The Yahoo Term Extraction service returns tags, which have no meaning. seems to happen with non-english text, as you can see here: http://vorarlblog.at/tagadelic/chunk/5

Has this happened to others/ in other languages?
german words, which I'd like to ban from beeing used as tags: ihr ein wenn als und

If this problem happens to others, it would probably make sense to create a config field, where unwanted terms could be entered as a workaround.

Comments

alex_b’s picture

except helper words like the ones you listed - does yahoo terms extraction service actually return useful keywords for german content?

epe’s picture

The extracted Terms are more or less fine otherwise. Feel free to have a look at it, yourself: http://beta.vorarlblog.at/

alex_b’s picture

Title: Yahoo Terms returns meaningless german words. » Create blacklist for yahoo terms

That's great that the extraction service actually also works in german. I didn't expect it to.

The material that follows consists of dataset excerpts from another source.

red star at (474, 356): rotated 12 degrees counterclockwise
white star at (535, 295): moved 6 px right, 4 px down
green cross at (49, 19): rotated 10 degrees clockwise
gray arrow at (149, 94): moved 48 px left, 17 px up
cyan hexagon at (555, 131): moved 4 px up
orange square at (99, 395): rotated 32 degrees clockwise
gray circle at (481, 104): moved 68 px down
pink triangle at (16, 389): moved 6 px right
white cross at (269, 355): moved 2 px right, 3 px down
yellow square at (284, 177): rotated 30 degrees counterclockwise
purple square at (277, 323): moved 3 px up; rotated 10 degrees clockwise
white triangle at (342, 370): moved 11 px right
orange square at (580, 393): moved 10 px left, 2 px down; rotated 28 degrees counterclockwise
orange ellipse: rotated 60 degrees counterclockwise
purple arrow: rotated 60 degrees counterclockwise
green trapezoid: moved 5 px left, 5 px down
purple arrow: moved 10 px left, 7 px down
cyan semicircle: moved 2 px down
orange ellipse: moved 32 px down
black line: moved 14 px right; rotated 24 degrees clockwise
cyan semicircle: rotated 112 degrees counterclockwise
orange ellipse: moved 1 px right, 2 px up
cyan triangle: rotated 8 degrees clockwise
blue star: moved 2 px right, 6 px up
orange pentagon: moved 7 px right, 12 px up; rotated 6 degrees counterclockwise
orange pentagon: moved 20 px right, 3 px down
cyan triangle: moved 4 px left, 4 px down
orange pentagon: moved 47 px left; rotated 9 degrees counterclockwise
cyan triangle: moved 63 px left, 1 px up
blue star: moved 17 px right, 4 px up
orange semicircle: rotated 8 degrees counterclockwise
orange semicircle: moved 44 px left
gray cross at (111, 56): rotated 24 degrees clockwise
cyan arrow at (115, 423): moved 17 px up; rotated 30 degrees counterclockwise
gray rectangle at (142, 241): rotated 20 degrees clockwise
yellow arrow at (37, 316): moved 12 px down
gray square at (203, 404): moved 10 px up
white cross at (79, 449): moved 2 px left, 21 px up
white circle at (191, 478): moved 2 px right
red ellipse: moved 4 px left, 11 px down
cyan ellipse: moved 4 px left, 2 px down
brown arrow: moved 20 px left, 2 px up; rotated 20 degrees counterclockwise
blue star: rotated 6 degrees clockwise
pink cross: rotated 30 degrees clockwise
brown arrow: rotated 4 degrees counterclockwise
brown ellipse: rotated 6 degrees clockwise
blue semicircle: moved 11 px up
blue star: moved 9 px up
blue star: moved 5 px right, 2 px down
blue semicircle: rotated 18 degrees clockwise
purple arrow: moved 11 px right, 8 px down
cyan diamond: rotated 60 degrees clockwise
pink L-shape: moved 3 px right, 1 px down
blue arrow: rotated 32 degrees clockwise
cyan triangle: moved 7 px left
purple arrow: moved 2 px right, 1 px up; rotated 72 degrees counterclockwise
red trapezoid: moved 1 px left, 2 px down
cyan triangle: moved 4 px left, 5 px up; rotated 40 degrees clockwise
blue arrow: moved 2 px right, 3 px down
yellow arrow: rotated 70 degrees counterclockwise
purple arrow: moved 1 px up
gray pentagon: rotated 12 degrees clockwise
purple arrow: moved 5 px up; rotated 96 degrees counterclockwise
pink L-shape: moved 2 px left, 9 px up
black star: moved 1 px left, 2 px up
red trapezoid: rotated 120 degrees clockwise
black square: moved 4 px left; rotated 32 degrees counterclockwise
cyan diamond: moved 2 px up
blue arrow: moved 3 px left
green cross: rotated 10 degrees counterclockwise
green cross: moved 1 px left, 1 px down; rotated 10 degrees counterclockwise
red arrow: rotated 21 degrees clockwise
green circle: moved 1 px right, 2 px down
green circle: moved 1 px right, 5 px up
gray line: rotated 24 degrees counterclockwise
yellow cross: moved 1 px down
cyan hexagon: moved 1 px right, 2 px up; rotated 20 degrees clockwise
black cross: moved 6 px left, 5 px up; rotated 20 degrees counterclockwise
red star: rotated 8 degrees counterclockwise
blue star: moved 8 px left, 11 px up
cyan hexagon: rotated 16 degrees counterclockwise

However, we don't really have the time to implement this feature - feel free to go ahead though :)

I rename the feature request for the time being - I hope it describes more accurately what you're looking for.

Ian Ward’s picture

Since yahoo terms uses a taxonomy vocab to store its terms, would it be just as good to basically allow blacklists to be kept for any free tagging vocab? I know if you use a static vocab for yahoo terms it will only tag if the term exists in that vocab, but that does not help in your scenario here.

aron novak’s picture

Status: Active » Closed (fixed)

A new separate project was started, the leech_yahoo_terms is separated from leech. It is a standalone module now. Leech can use this module to provide the same functionality.
http://www.drupal.org/project/yahoo_terms
The blacklist logic is implemented in this module, only the UI part is missing. It can be expected to do soon. Patches are welcome, i think it's straightforward to create a form element where the users can specify the blacklisted words.
The relevant ticket is here: http://drupal.org/node/140362